Pull out each row below that contains the word "sebelum", copying it in full.
------ EXERCISE DATA ------
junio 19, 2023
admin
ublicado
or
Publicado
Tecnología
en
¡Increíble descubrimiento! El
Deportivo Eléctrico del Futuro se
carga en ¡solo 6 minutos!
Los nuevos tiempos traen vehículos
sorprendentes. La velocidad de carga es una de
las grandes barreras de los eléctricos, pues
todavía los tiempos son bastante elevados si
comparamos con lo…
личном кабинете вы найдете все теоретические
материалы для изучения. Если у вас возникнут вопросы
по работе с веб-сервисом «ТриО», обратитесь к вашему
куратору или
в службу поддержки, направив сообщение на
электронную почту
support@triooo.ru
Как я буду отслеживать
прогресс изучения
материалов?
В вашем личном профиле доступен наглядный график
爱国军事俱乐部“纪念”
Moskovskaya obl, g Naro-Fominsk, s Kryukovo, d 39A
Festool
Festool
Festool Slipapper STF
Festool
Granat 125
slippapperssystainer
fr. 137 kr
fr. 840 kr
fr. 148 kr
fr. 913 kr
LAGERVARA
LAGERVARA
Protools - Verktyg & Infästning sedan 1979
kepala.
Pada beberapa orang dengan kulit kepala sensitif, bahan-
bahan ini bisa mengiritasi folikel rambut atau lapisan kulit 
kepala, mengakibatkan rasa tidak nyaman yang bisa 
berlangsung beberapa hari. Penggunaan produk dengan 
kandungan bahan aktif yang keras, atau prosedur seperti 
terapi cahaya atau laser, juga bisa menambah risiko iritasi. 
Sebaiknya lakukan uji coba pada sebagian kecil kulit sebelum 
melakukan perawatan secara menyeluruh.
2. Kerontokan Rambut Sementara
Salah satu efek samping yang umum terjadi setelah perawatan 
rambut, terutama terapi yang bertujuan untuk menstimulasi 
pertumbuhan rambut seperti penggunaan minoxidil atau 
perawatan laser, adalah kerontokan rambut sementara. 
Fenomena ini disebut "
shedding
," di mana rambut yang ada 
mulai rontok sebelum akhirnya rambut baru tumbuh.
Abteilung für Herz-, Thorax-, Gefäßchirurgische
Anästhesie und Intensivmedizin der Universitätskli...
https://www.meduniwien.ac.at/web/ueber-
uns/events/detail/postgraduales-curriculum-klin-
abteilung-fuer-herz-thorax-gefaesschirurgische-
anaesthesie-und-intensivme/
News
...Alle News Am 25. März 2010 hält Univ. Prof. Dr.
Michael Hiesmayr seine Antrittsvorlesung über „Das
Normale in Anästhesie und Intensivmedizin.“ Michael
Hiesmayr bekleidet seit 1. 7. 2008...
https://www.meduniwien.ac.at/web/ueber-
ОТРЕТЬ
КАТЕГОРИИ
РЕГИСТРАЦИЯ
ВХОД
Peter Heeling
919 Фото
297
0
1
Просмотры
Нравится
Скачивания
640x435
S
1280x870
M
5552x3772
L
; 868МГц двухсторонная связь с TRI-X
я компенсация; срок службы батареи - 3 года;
------
FINISHED TASK
Sebaiknya lakukan uji coba pada sebagian kecil kulit sebelum 
mulai rontok sebelum akhirnya rambut baru tumbuh.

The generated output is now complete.